Ukrainka nie podaje ręki Rosjankom. Powiedziała, co zrobi po zakończeniu wojny

10 godzin temu
Zdjęcie: Fot. Tingshu Wang / REUTERS


- Dopóki w Ukrainie trwa wojna, w żadnym wypadku nie podam Rosjankom dłoni - na konferencji prasowej w Australii powiedziała Marta Kostjuk. Ukraińska tenisistka zapowiedziała też, co zrobi, gdy zakończy się wojna w jej ojczyźnie.
W lutym miną trzy lata od rosyjskiej inwazji na Ukrainę. Inwazji, która zmieniła także świat sportu. Większość federacji sportowych jednoznacznie reagowała na decyzję Władimira Putina, wykluczając jego rodaków i rodaczki z międzynarodowej rywalizacji.


REKLAMA


Zobacz wideo Wielki Bal Mistrzów Sportu! Cichopek i Kurzajewski skradli show


Inaczej jest jednak w tenisie, gdzie Rosjanie i Rosjanki wciąż dopuszczani są do największych turniejów. Zawodnicy i zawodniczki z tego kraju nie rywalizują jednak pod swoją flagą, a jako sportowcy neutralni. Nie wszystkim ta decyzja przypadła do gustu.
Zwłaszcza tenisistom i tenisistkom z Ukrainy, którzy zdecydowali się nie podawać ręki przeciwnikom z Rosji. Jedną z takich zawodniczek jest Marta Kostjuk, która od początku rosyjskiej inwazji na Ukrainę nie dziękuje za grę rywalkom z Rosji i Białorusi.

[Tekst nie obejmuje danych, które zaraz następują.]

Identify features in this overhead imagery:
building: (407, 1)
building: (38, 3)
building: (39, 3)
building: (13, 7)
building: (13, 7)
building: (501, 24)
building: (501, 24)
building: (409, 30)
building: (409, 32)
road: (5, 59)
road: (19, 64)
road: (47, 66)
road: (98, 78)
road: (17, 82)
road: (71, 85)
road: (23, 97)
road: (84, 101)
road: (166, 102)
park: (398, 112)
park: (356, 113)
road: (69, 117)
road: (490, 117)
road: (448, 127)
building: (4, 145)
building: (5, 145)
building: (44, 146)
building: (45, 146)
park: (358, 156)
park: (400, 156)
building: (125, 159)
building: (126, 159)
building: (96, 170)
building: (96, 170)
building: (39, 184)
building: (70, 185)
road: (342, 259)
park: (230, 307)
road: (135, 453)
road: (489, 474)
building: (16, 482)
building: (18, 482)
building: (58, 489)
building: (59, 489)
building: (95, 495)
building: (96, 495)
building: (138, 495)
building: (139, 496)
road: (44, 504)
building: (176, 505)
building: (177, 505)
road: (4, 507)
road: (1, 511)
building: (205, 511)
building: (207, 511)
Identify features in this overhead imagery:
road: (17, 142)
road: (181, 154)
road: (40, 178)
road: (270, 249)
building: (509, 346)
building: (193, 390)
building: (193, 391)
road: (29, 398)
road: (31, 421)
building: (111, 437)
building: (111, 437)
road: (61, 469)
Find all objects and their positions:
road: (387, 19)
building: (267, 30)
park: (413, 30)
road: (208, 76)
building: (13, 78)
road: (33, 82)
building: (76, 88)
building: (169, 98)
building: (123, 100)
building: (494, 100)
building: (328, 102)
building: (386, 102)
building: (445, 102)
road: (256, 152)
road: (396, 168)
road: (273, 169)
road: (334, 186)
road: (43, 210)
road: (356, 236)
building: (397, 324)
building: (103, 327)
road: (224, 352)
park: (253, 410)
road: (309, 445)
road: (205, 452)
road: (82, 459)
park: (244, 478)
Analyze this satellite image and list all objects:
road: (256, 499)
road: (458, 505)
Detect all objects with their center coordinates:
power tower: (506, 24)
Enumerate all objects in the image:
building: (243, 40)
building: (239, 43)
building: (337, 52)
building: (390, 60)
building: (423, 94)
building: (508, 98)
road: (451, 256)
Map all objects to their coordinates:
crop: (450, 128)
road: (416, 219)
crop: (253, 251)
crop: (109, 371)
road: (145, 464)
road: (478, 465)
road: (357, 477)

Ostatni raz taka sytuacja miała miejsce 21 września w Seulu, kiedy Kostjuk przegrała w ćwierćfinale turnieju WTA 250 z Dianą Sznajder 6:7(7), 3:6. Ukrainka startuje też w tegorocznym Australian Open, jednak na razie nie rywalizowała z żadną Rosjanką.
Kostjuk: Nie podawałabym im ręki do końca kariery
W I rundzie Kostjuk wyeliminowała Nao Hibino z Japonii, a w II zagra z Niemką Jule Niemeier. Dopiero w IV rundzie Ukrainka może wpaść na Ludmiłę Samsonową z Rosji. Po meczu z Hibino Kostjuk zabrała głos w sprawie swojego zachowania po meczach z Rosjankami.


- Dopóki w Ukrainie trwa wojna, w żadnym wypadku nie podam Rosjankom dłoni. Nie mogę powiedzieć, iż na pewno tak samo będzie po zakończeniu wojny. Gdyby to ode mnie zależało, nie podawałabym im ręki do końca kariery. Ale nie wiem, jak będzie. To tylko moja opinia - powiedziała Kostjuk na konferencji prasowej w Australii.
- Nie zapominam o wojnie, bo cała moja rodzina przebywa w Ukrainie. Kiedy na nasze miasta spadają drony i rakiety, wiem, iż moi najbliżsi są w niebezpieczeństwie, bo są na miejscu. Sama doświadczyłam tego kilka miesięcy temu, kiedy ostatni raz byłam w domu. Rakiety i drony budziły mnie w środku nocy - dodała.


- Myślę, iż przez cały czas brakuje zrozumienia tego, co Rosja i Białoruś robią w Ukrainie. Ludzie nie zdają sobie z tego sprawy. I to jest bardzo niefortunne, bo wszystkie te wydarzenia dzieją się bliżej Europy Zachodniej, niż ktokolwiek jest w stanie pomyśleć - podsumowała Kostjuk.